> Yang Dikerjakan
**a.** Jelaskan dalam satu sampai tiga kalimat mengapa pengulas dalam teks tentang buku Di Kaki Bukit Cibalak merasa buku itu seperti angin segar.
**b.** Tolong salin bagian teks tentang buku Di Kaki Bukit Cibalak, mulai dari kata-kata yang memuat "Berkisah tentang pemuda" dan berhenti setelah "incaran banyak orang.".

> Teks yang Diberikan
^^^^^^^^

Di Kaki Bukit Cibalak
Merawat kewarasan dengan membaca buku legend dari penulis senior Ahmad Tohari. Kebetulan banget akhir-akhir ini seneng sama konten pedesaan. Makanya buku ini seperti angin segar yang dihadiahkan oleh semesta. Dan ternyata benar-benar relevan dengan budaya desa.
Meskipun ada beberapa hal yang berbeda, mungkin dikarenakan buku ini ditulis pada tahun 1994. 26 tahun silam tentu bukan waktu yang sebentar untuk mengubah keadaan desa pada saat ini. Tapi pokok-pokoknya tentang pertanian, kelurahan dan beberapa konflik desa masih relevan.
Berkisah tentang pemuda bernama Pambudi yang luhur tumbuh di sebuah desa dengan berbagai problema. Mulai dari sistem pemerintahan desa yang tidak sehat, isu kemiskinan, pemimpin otoriter dan oligarki, hingga gadis desa yang menjadi incaran banyak orang.

^^^^^^^^

> Data yang Ditampilkan
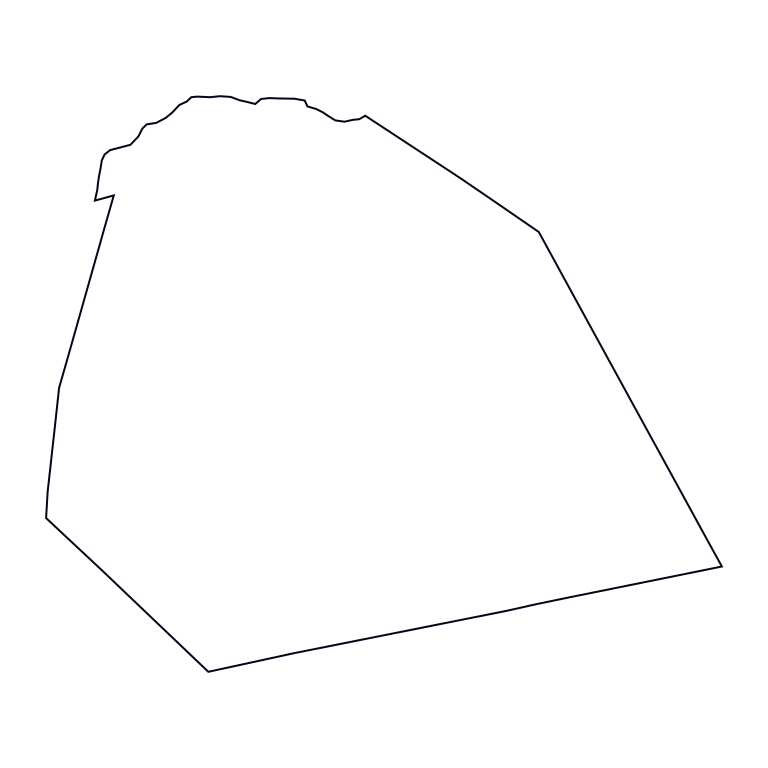 Peritoró, Maranhão, Brazil (Mercator projection)
{"feature_id": "56859067B28886236546513", "entity_name": "Peritoró", "entity_type": "district", "adm_level": 2, "iso_a3": "BRA", "parent_name": "Brazil", "parent_adm1": "Maranhão", "projection": "mercator", "projection_center": [-44.323, -4.413], "detail": "fine", "context": "isolated", "style": "outline", "palette": "ink", "viewbox_px": 768, "rotation_deg": 0, "n_neighbors": 0, "source": "geoboundaries", "source_scale": "gbopen_adm2", "svg_char_len": 874}
<svg xmlns="http://www.w3.org/2000/svg" viewBox="0 0 768 768"><path d="M94.9,200.6L113.8,195.4L105.2,225.4L73.9,336.0L67.5,358.6L59.1,387.8L55.1,424.6L47.6,492.2L46.1,518.1L101.8,570.2L208.3,671.8L294.8,653.0L507.2,610.7L537.0,604.0L570.0,597.2L721.9,566.5L709.9,544.8L664.5,461.8L630.2,399.2L593.2,331.6L538.8,232.0L494.2,201.3L460.1,178.0L365.2,115.7L359.3,119.2L353.1,119.8L344.5,121.7L335.3,120.4L327.8,115.7L322.9,112.4L316.7,109.2L307.5,106.4L304.7,100.5L294.2,98.7L280.6,98.5L269.1,98.1L261.1,99.0L255.2,104.0L247.8,102.1L239.8,100.3L230.6,96.9L220.0,96.2L210.1,97.2L203.7,96.9L197.2,96.6L191.3,97.2L186.8,101.5L179.3,105.0L172.2,112.6L165.7,117.9L156.2,122.9L146.6,124.4L142.2,128.8L138.5,136.3L130.4,144.8L118.2,148.0L110.1,150.1L104.6,154.5L101.8,160.4L100.6,168.1L99.0,176.4L98.1,182.1L97.3,189.8L94.9,200.6Z" fill="none" stroke="#020617" stroke-width="2"/></svg>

^^^^^^^^

> Hasil yang Diharapkan
**a.** Akhir-akhir ini pengulas sedang senang dengan konten pedesaan. Karena itu, buku yang berlatar budaya desa ini terasa seperti angin segar yang dihadiahkan oleh semesta.

**b.**
Berkisah tentang pemuda bernama Pambudi yang luhur tumbuh di sebuah desa dengan berbagai problema. Mulai dari sistem pemerintahan desa yang tidak sehat, isu kemiskinan, pemimpin otoriter dan oligarki, hingga gadis desa yang menjadi incaran banyak orang.